* Instructions for the task *
Copy the material below line for line, keeping every character unchanged.

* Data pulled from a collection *
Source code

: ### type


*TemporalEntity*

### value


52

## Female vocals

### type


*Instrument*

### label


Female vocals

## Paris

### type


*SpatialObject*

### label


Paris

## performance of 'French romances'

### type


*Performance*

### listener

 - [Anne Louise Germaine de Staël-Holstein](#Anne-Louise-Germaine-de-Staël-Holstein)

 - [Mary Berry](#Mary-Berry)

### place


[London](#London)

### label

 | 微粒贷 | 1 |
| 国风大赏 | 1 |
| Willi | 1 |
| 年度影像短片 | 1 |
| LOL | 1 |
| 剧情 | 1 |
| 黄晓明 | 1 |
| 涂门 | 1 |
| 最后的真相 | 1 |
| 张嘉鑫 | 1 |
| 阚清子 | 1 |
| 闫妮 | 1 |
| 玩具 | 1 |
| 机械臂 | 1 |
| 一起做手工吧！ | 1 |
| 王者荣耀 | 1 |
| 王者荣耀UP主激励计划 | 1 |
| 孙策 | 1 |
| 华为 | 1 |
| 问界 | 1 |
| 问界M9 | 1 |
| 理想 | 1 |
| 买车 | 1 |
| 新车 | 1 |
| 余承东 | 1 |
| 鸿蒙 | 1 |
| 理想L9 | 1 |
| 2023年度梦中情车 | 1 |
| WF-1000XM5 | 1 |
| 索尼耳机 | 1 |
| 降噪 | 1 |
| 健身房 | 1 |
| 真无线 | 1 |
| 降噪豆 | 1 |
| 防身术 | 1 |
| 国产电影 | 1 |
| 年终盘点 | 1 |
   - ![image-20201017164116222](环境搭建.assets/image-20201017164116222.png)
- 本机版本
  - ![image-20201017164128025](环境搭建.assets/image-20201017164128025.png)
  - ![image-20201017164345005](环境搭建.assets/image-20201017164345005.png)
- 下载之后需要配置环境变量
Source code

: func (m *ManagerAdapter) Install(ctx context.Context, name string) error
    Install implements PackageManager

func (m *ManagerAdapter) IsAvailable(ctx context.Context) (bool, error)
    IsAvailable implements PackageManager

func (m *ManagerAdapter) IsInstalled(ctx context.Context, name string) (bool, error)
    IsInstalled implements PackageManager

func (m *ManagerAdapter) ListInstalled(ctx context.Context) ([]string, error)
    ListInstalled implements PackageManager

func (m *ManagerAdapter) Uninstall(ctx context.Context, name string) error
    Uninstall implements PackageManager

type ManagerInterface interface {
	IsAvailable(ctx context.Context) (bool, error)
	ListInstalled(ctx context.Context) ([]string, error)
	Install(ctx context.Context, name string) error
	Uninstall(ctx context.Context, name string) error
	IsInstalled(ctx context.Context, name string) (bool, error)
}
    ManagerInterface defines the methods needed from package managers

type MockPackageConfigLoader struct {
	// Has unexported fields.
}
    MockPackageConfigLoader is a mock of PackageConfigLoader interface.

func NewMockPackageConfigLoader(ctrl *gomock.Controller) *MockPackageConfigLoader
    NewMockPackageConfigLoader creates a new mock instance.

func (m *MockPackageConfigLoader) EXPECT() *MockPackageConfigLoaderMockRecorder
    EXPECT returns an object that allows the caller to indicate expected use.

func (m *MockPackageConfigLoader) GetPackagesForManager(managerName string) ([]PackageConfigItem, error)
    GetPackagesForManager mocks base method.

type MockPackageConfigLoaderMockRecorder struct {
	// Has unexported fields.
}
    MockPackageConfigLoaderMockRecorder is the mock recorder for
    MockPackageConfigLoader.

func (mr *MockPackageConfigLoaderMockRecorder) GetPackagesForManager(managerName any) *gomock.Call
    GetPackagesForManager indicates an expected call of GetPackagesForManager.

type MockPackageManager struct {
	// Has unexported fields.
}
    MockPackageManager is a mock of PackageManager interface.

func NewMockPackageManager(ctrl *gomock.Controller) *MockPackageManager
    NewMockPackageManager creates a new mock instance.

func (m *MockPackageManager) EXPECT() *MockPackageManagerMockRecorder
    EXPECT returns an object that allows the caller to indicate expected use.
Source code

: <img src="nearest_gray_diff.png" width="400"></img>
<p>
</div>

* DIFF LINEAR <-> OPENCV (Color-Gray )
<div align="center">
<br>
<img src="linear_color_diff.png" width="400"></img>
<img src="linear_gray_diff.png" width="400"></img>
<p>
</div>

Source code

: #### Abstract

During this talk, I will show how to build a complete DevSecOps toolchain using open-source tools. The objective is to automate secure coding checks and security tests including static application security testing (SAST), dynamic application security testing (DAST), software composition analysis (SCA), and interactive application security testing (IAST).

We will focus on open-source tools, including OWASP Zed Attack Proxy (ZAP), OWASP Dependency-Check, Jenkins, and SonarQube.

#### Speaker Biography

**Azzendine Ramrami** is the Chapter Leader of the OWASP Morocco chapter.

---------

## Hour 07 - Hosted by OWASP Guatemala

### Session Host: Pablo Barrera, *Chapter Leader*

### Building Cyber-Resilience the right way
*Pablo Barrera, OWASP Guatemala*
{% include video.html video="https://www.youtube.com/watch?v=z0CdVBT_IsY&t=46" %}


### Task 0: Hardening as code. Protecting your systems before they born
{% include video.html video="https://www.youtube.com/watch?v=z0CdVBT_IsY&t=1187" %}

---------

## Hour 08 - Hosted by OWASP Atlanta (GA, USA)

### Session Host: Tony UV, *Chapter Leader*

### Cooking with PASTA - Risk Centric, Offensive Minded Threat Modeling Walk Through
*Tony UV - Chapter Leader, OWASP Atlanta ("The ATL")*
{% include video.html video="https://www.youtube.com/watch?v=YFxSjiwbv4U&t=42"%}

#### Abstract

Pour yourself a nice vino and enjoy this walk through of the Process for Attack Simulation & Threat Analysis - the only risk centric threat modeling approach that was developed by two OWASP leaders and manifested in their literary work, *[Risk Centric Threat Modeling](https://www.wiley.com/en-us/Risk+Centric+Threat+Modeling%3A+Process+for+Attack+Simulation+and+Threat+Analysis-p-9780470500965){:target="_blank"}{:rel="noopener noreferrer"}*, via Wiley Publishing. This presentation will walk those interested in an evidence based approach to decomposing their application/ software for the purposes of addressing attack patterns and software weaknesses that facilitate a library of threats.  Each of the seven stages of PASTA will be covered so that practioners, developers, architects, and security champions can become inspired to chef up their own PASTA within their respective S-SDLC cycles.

* Problem solution *
Source code

: ### type


*TemporalEntity*

### value


52

## Female vocals

### type


*Instrument*

### label


Female vocals

## Paris

### type


*SpatialObject*

### label


Paris

## performance of 'French romances'

### type


*Performance*

### listener

 - [Anne Louise Germaine de Staël-Holstein](#Anne-Louise-Germaine-de-Staël-Holstein)

 - [Mary Berry](#Mary-Berry)

### place


[London](#London)

### label

 | 微粒贷 | 1 |
| 国风大赏 | 1 |
| Willi | 1 |
| 年度影像短片 | 1 |
| LOL | 1 |
| 剧情 | 1 |
| 黄晓明 | 1 |
| 涂门 | 1 |
| 最后的真相 | 1 |
| 张嘉鑫 | 1 |
| 阚清子 | 1 |
| 闫妮 | 1 |
| 玩具 | 1 |
| 机械臂 | 1 |
| 一起做手工吧！ | 1 |
| 王者荣耀 | 1 |
| 王者荣耀UP主激励计划 | 1 |
| 孙策 | 1 |
| 华为 | 1 |
| 问界 | 1 |
| 问界M9 | 1 |
| 理想 | 1 |
| 买车 | 1 |
| 新车 | 1 |
| 余承东 | 1 |
| 鸿蒙 | 1 |
| 理想L9 | 1 |
| 2023年度梦中情车 | 1 |
| WF-1000XM5 | 1 |
| 索尼耳机 | 1 |
| 降噪 | 1 |
| 健身房 | 1 |
| 真无线 | 1 |
| 降噪豆 | 1 |
| 防身术 | 1 |
| 国产电影 | 1 |
| 年终盘点 | 1 |
   - ![image-20201017164116222](环境搭建.assets/image-20201017164116222.png)
- 本机版本
  - ![image-20201017164128025](环境搭建.assets/image-20201017164128025.png)
  - ![image-20201017164345005](环境搭建.assets/image-20201017164345005.png)
- 下载之后需要配置环境变量
Source code

: func (m *ManagerAdapter) Install(ctx context.Context, name string) error
    Install implements PackageManager

func (m *ManagerAdapter) IsAvailable(ctx context.Context) (bool, error)
    IsAvailable implements PackageManager

func (m *ManagerAdapter) IsInstalled(ctx context.Context, name string) (bool, error)
    IsInstalled implements PackageManager

func (m *ManagerAdapter) ListInstalled(ctx context.Context) ([]string, error)
    ListInstalled implements PackageManager

func (m *ManagerAdapter) Uninstall(ctx context.Context, name string) error
    Uninstall implements PackageManager

type ManagerInterface interface {
	IsAvailable(ctx context.Context) (bool, error)
	ListInstalled(ctx context.Context) ([]string, error)
	Install(ctx context.Context, name string) error
	Uninstall(ctx context.Context, name string) error
	IsInstalled(ctx context.Context, name string) (bool, error)
}
    ManagerInterface defines the methods needed from package managers

type MockPackageConfigLoader struct {
	// Has unexported fields.
}
    MockPackageConfigLoader is a mock of PackageConfigLoader interface.

func NewMockPackageConfigLoader(ctrl *gomock.Controller) *MockPackageConfigLoader
    NewMockPackageConfigLoader creates a new mock instance.

func (m *MockPackageConfigLoader) EXPECT() *MockPackageConfigLoaderMockRecorder
    EXPECT returns an object that allows the caller to indicate expected use.

func (m *MockPackageConfigLoader) GetPackagesForManager(managerName string) ([]PackageConfigItem, error)
    GetPackagesForManager mocks base method.

type MockPackageConfigLoaderMockRecorder struct {
	// Has unexported fields.
}
    MockPackageConfigLoaderMockRecorder is the mock recorder for
    MockPackageConfigLoader.

func (mr *MockPackageConfigLoaderMockRecorder) GetPackagesForManager(managerName any) *gomock.Call
    GetPackagesForManager indicates an expected call of GetPackagesForManager.

type MockPackageManager struct {
	// Has unexported fields.
}
    MockPackageManager is a mock of PackageManager interface.

func NewMockPackageManager(ctrl *gomock.Controller) *MockPackageManager
    NewMockPackageManager creates a new mock instance.

func (m *MockPackageManager) EXPECT() *MockPackageManagerMockRecorder
    EXPECT returns an object that allows the caller to indicate expected use.
Source code

: <img src="nearest_gray_diff.png" width="400"></img>
<p>
</div>

* DIFF LINEAR <-> OPENCV (Color-Gray )
<div align="center">
<br>
<img src="linear_color_diff.png" width="400"></img>
<img src="linear_gray_diff.png" width="400"></img>
<p>
</div>

Source code

: #### Abstract

During this talk, I will show how to build a complete DevSecOps toolchain using open-source tools. The objective is to automate secure coding checks and security tests including static application security testing (SAST), dynamic application security testing (DAST), software composition analysis (SCA), and interactive application security testing (IAST).

We will focus on open-source tools, including OWASP Zed Attack Proxy (ZAP), OWASP Dependency-Check, Jenkins, and SonarQube.

#### Speaker Biography

**Azzendine Ramrami** is the Chapter Leader of the OWASP Morocco chapter.

---------

## Hour 07 - Hosted by OWASP Guatemala

### Session Host: Pablo Barrera, *Chapter Leader*

### Building Cyber-Resilience the right way
*Pablo Barrera, OWASP Guatemala*
{% include video.html video="https://www.youtube.com/watch?v=z0CdVBT_IsY&t=46" %}


### Task 0: Hardening as code. Protecting your systems before they born
{% include video.html video="https://www.youtube.com/watch?v=z0CdVBT_IsY&t=1187" %}

---------

## Hour 08 - Hosted by OWASP Atlanta (GA, USA)

### Session Host: Tony UV, *Chapter Leader*

### Cooking with PASTA - Risk Centric, Offensive Minded Threat Modeling Walk Through
*Tony UV - Chapter Leader, OWASP Atlanta ("The ATL")*
{% include video.html video="https://www.youtube.com/watch?v=YFxSjiwbv4U&t=42"%}

#### Abstract

Pour yourself a nice vino and enjoy this walk through of the Process for Attack Simulation & Threat Analysis - the only risk centric threat modeling approach that was developed by two OWASP leaders and manifested in their literary work, *[Risk Centric Threat Modeling](https://www.wiley.com/en-us/Risk+Centric+Threat+Modeling%3A+Process+for+Attack+Simulation+and+Threat+Analysis-p-9780470500965){:target="_blank"}{:rel="noopener noreferrer"}*, via Wiley Publishing. This presentation will walk those interested in an evidence based approach to decomposing their application/ software for the purposes of addressing attack patterns and software weaknesses that facilitate a library of threats.  Each of the seven stages of PASTA will be covered so that practioners, developers, architects, and security champions can become inspired to chef up their own PASTA within their respective S-SDLC cycles.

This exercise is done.